Whilst Joyce and her husband Roy were founding their shop in Elliott Street, a few hundred yards away at Portman Road Alf Ramsey was building a legend. Joyce and Roy were married on 15 July 1961. Six months earlier football’s ‘maximum wage’ had been abolished, leading to the amazing phenomenon of the ‘£100 per week footballer’. Market logic would suggest this favoured rich clubs with large crowds and big money. Yet in April 1961 Ipswich were promoted as Champions, from the Second to the First Division. Sheffield United were runners up, a little club called Liverpool were third and a tiny club named Norwich were fourth. Twelve months later, in April 1962, Ipswich Town achieved the unimaginable. We, the lads from Suffolk, the minnows, the newcomers, the country cousins, won the First Division (today’s Premiership) at our first attempt: tipping the glamorous Spurs and another outstanding provincial club (Burnley) to a hard-fought title.
And this is where we go back to that corner shop in Elliott Street. Joyce spent most of those 53 years, from 1959 to 2012, watching the people walking past her shop and talking to those who came in. One of those people was me, cutting down Elliott Street on match-day Saturdays with my own father in the 1970s and 1980s; and visiting Joyce’s shop each match-day with my own son in the 1990s and 2000s. We would buy a lucky chocolate bar or a bottle of drink of course, but most of all we would chat. Joyce loved to chat and the stories flowed: about her son Julian, about her home town of Dundee, about the war, about opera singing, about being born with her twin sister on Christmas Eve, about the sadness of her older sister’s deaths, about being the daughter of a Methodist lay preacher, about her school days and friends, about her memories of loves and hates and pretty much everything else in between.

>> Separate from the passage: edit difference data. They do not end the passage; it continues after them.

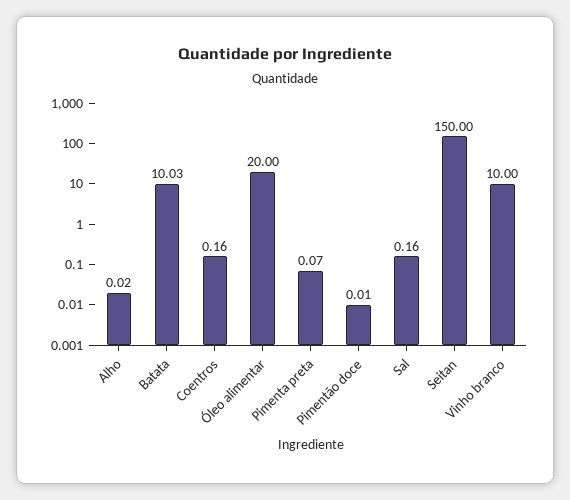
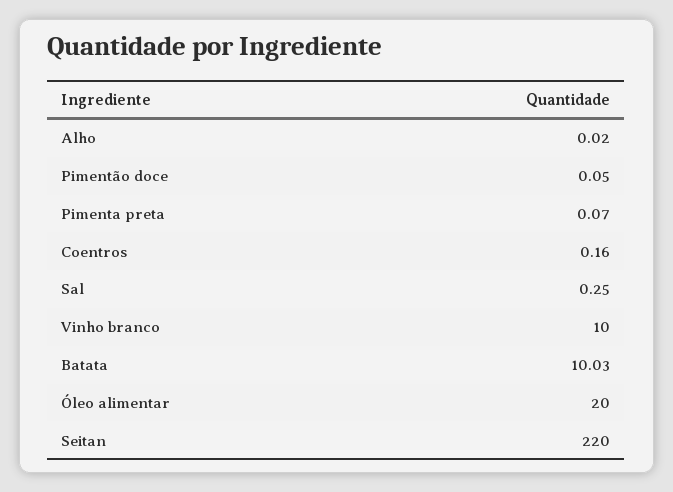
Pimentão doce: 0.01 -> 0.05
Sal: 0.16 -> 0.25
Seitan: 150 -> 220

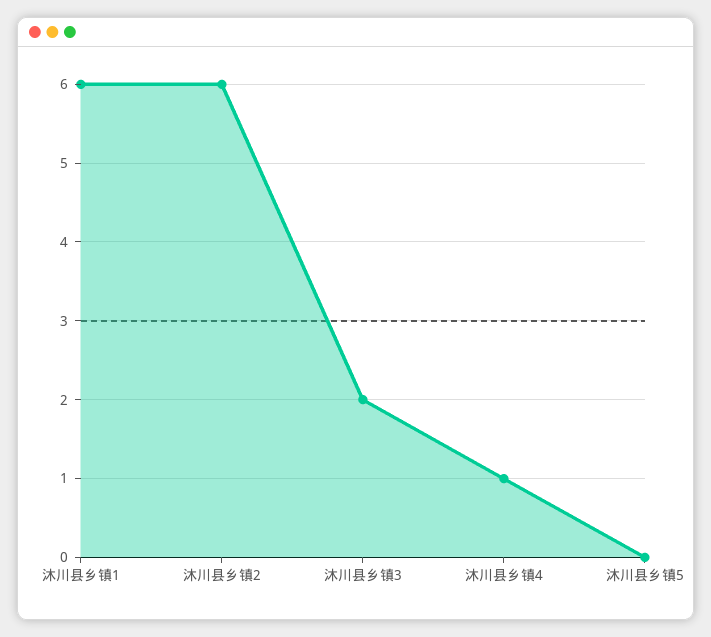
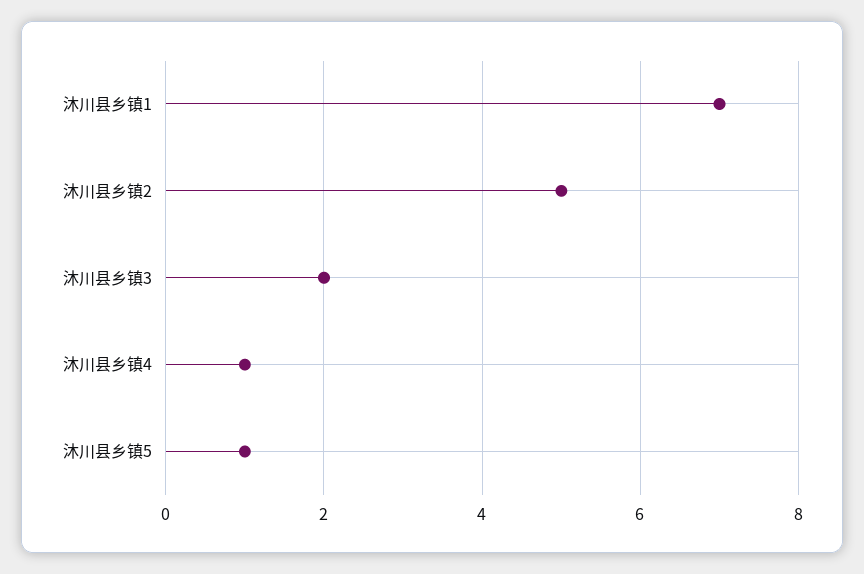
沐川县乡镇1: 6 -> 7
沐川县乡镇2: 6 -> 5
沐川县乡镇5: 0 -> 1

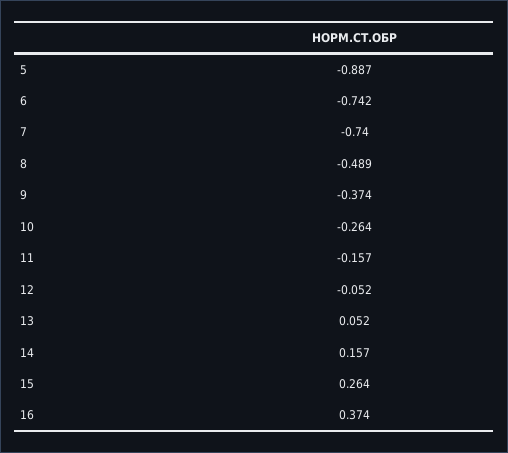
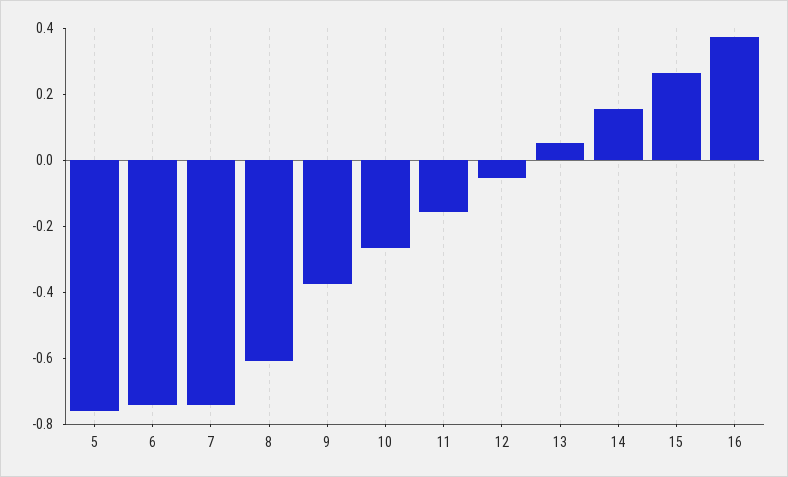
5: -0.887 -> -0.75
8: -0.489 -> -0.6

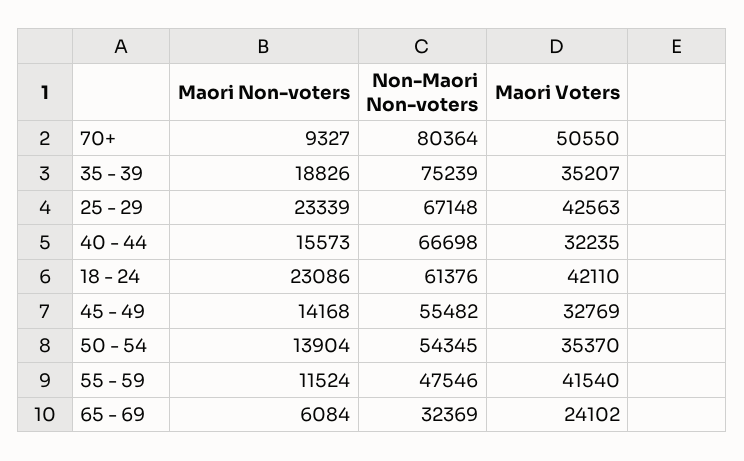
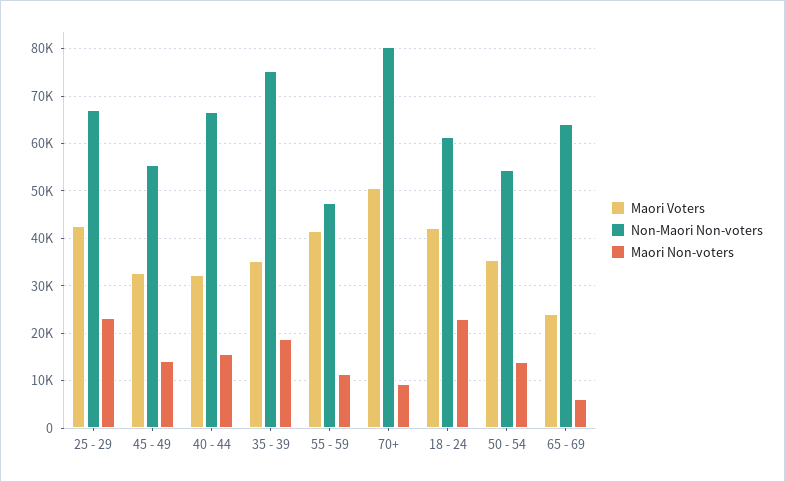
Non-Maori Non-voters, 65 - 69: 32369 -> 64000

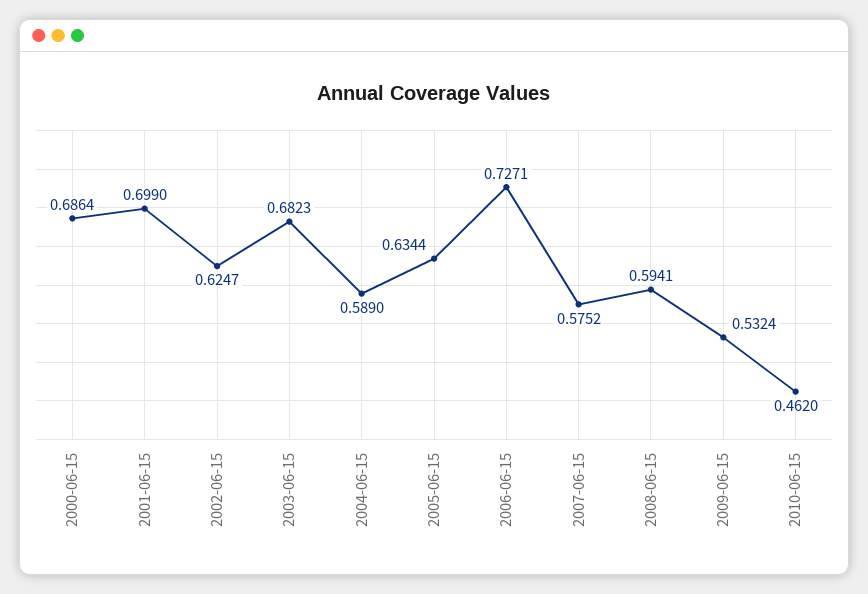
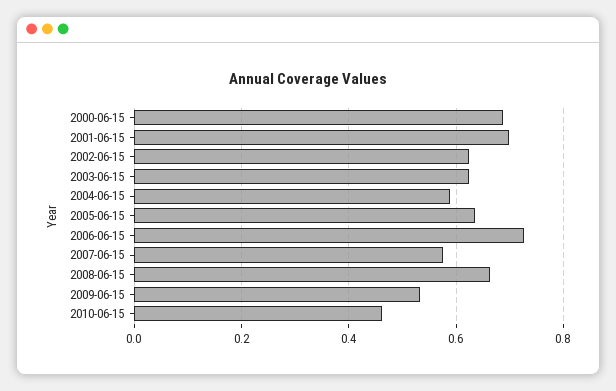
2003-06-15: 0.6823 -> 0.62
2008-06-15: 0.5941 -> 0.66

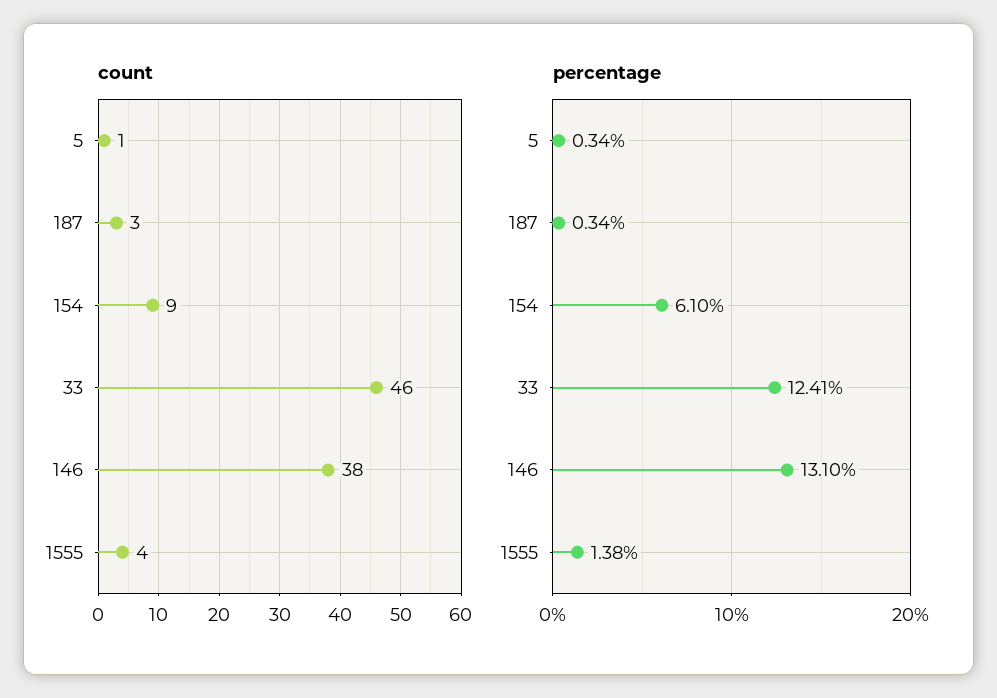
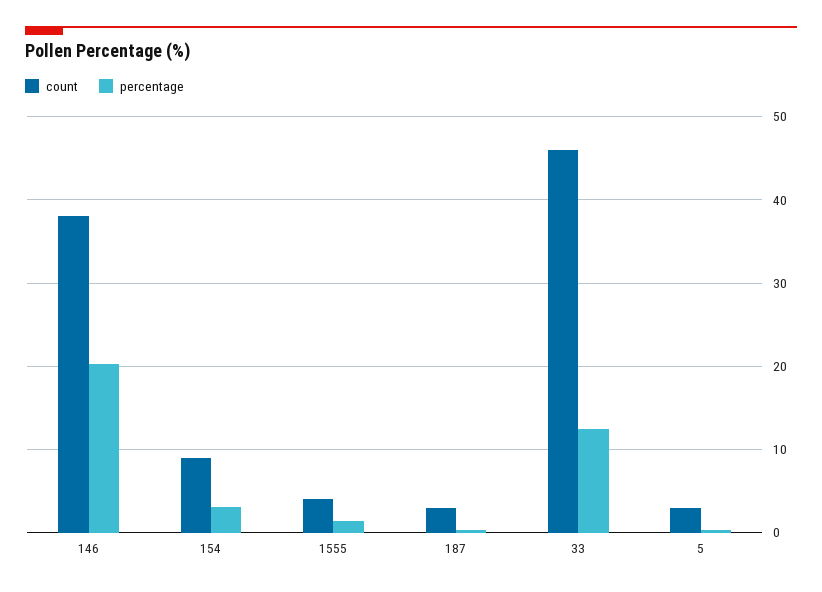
count, 5: 1 -> 3
percentage, 154: 6.1 -> 3
percentage, 146: 13.1 -> 20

And of course there were football-related stories in which she delighted: like the one about a cheeky kid from round the corner running errands for his mum. Knock-kneed and bandy legged, as Joyce remembered him aged nine “Kieron couldn’t even walk straight let alone run straight – I don’t know how he EVER managed to play football.” For younger readers the ‘Kieron’ of Joyce’s story was of course Kieron Dyer, who by the age of 17 was one of the most talented youngsters our famous Academy had ever produced, and who brought the club £6 million when he was sold to Newcastle in July 1999. Then there was the story of Jason, another young lad who frequented Wades’ Stores. Jason Dozzell grew up in Elliott Street, played over 300 times for Ipswich and was sold for £1.9 million to Tottenham Hotspur in August 1993. His mother stayed in the street and remained a valued customer and friend until Joyce’s recent death.
Over the years Joyce and I became firm, match day friends: and over the last few years it has been genuine friendships like that, costing no more than time and care, which have been a stronger reason to spend match-days in Ipswich than much of the expensive nonsense on and off the Portman Road pitch. For despite the fact that Joyce claimed not to know much about football it felt to me that she knew masses about Ipswich, about living in the changing Town we love, and about serving her community.
Rest in Peace, Joyce Wade. Thank you for the friendship, the chocolate bars and the chat; and most all for helping me to remember that football is about so much more than a slightly daft game, with way too much money.